A Workserver, connected with 1 Gbit (i.e. ~120MB/s) receives most of its data from clients on asymmetric home internet connections, so the average upload speed of a client is much smaller for a client than the download speed. And if you receive 50 MB results from 1000 clients simultaneously, you want at least 50 GB of RAM to buffer that without hitting any disk (even SSDs would start to be challenged with that type of access pattern).

Then, the WS generates a new WU from the just received ones while they are still in RAM, that new WU is ideally also nice to be cached in RAM so it doesn't have to be read from slow storage when handed out etc. So the more RAM, the better. If there is enough RAM for primary data buffering and the metadata, the slower storage "just" has to maintain about ~100MB/s of more or less serial writes and reads in regular operation, and as much as it can if the data is bulk-analyzed, transferred etc. (decribed in my own terms to describe what I think is happening, all mainly extrapolated from the fire side dev chat.)

Re: Do you need help?

Posted: Mon Apr 13, 2020 12:11 am
by EternalPainSkylar
My server currently has 2 X5650s, 48GB RAM, and 6x4TB hard drives.
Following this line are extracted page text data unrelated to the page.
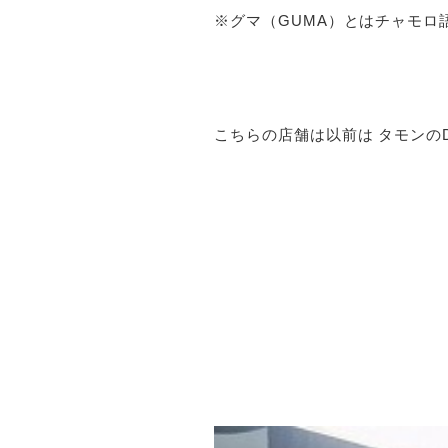
※グマ（GUMA）とはチャモロ
こちらの店舗は以前は タモンの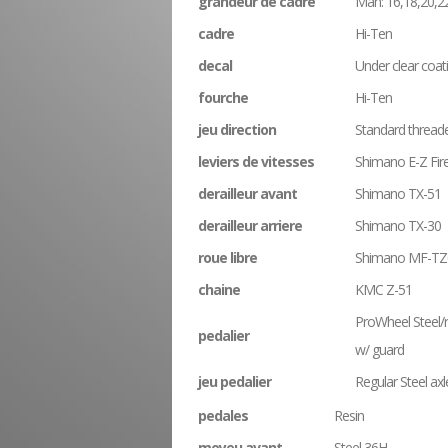
grandeur de cadre
Man: 16,18,20,22
cadre
Hi-Ten
decal
Under clear coat
fourche
Hi-Ten
jeu direction
Standard thread
leviers de vitesses
Shimano E-Z Fir
derailleur avant
Shimano TX-51
derailleur arriere
Shimano TX-30
roue libre
Shimano MF-TZ
chaine
KMC Z-51
ProWheel Steel/
pedalier
w/ guard
jeu pedalier
Regular Steel axl
pedales
Resin
moyeu avant
Steel 36H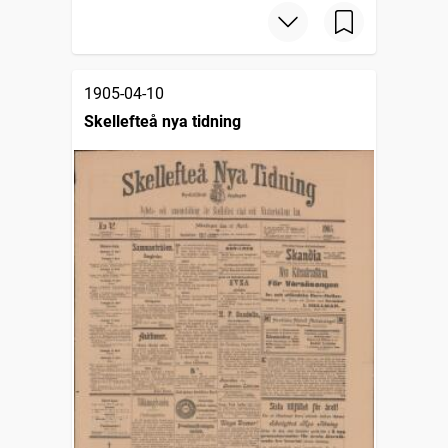
1905-04-10
Skellefteå nya tidning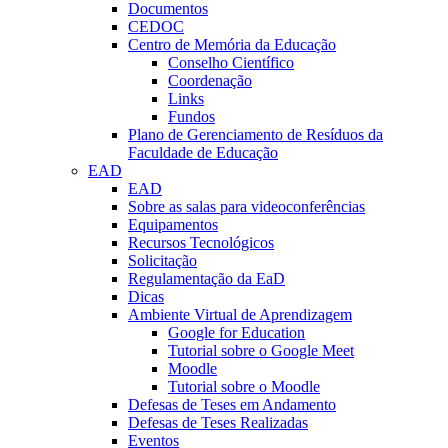
Documentos
CEDOC
Centro de Memória da Educação
Conselho Científico
Coordenação
Links
Fundos
Plano de Gerenciamento de Resíduos da
Faculdade de Educação
EAD
EAD
Sobre as salas para videoconferências
Equipamentos
Recursos Tecnológicos
Solicitação
Regulamentação da EaD
Dicas
Ambiente Virtual de Aprendizagem
Google for Education
Tutorial sobre o Google Meet
Moodle
Tutorial sobre o Moodle
Defesas de Teses em Andamento
Defesas de Teses Realizadas
Eventos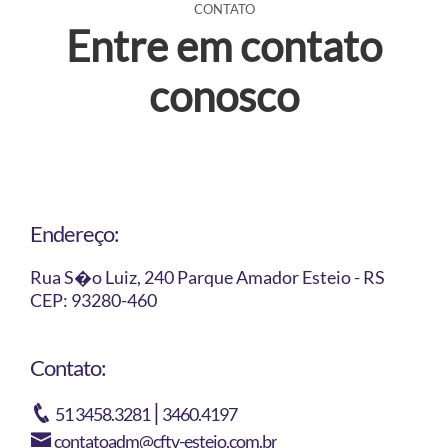
CONTATO
Entre em contato
conosco
Endereço:
Rua S�o Luiz, 240 Parque Amador Esteio - RS
CEP: 93280-460
Contato:
|
51 3458.3281
3460.4197
contatoadm@cftv-esteio.com.br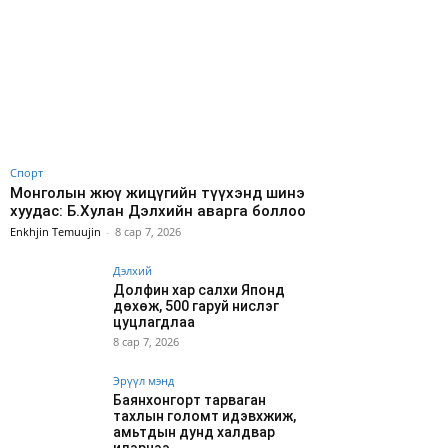
Спорт
Монголын жюү жицүгийн түүхэнд шинэ
хуудас: Б.Хулан Дэлхийн аварга боллоо
Enkhjin Temuujin
-
8 сар 7, 2026
Дэлхий
Долфин хар салхи Японд
дөхөж, 500 гаруй нислэг
цуцлагдлаа
8 сар 7, 2026
Эрүүл мэнд
Баянхонгорт тарваган
тахлын голомт идэвхжиж,
амьтдын дунд халдвар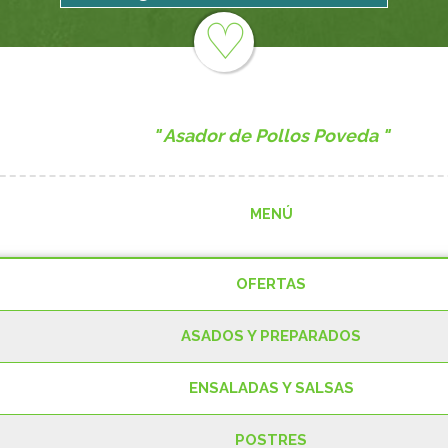
♡
Asador de Pollos Poveda
MENÚ
OFERTAS
ASADOS Y PREPARADOS
Oferta 1
Ingredientes:
(Solo sábados, domingos y festivos) 1 pollo asado + 1 ración
de patatas a lo pobre
ENSALADAS Y SALSAS
Pollo Asado Normal
POSTRES
Ensaladilla Rusa, 500gr
Oferta 2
I could probably do a bit of upgrading without too much financial pain, or should I just go away and leave it to the pros?

Re: Do you need help?

Posted: Mon Apr 13, 2020 12:19 am
by PantherX
Welcome to the F@H Forum EternalPainSkylar,

Thanks for your offer. It's my understanding that they have plenty of hardware available now for F@H Server Infrastructure. The next step is to get them all on-line and functioning to be assigning out WUs to donors. That's a mix of development and research tasks that are currently underway.

However, if you want, you can fold on that system as is since folding doesn't require a lot of RAM or storage, just CPU and GPU. In your case, 24 CPUs folding would be a nice contribution :)

Re: Do you need help?

Posted: Mon Apr 13, 2020 12:48 am
by EternalPainSkylar
Thanks PantherX!

Looks like I'll leave the infratructure to the pros, probably less stressful for both parties. :lol:
Hope it goes well! Y'all are doing some seriously amazing stuff.

I'll probably dedicate a VM with 20 cores or so to F@H. Already have a 3700X and 2080Ti running, but it never hurts to fold more!

Re: Do you need help?

Posted: Mon Apr 13, 2020 12:59 pm
by UofM.MartinK
Especially since most of the SARS-CoV-2 simulations are CPU at this point, I assume adding CPUs to the mix is more important than GPUs right now.

Re: Do you need help?

Posted: Mon Apr 13, 2020 11:22 pm
by JimF
UofM.MartinK wrote:Especially since most of the SARS-CoV-2 simulations are CPU at this point, I assume adding CPUs to the mix is more important than GPUs right now.
That is useful to know. I have had to give up on the GPUs due to lack of work (six cards). But I have fired up an i7-9700 (8 real cores), a Ryzen 3700X (16 virtual cores) and a Ryzen 3950X (32 virtual cores), all under Ubunt 1804.4. They are all getting work reliably, and it looks like I will average close to a million PPD, which is not important in itself, but they are putting out the work.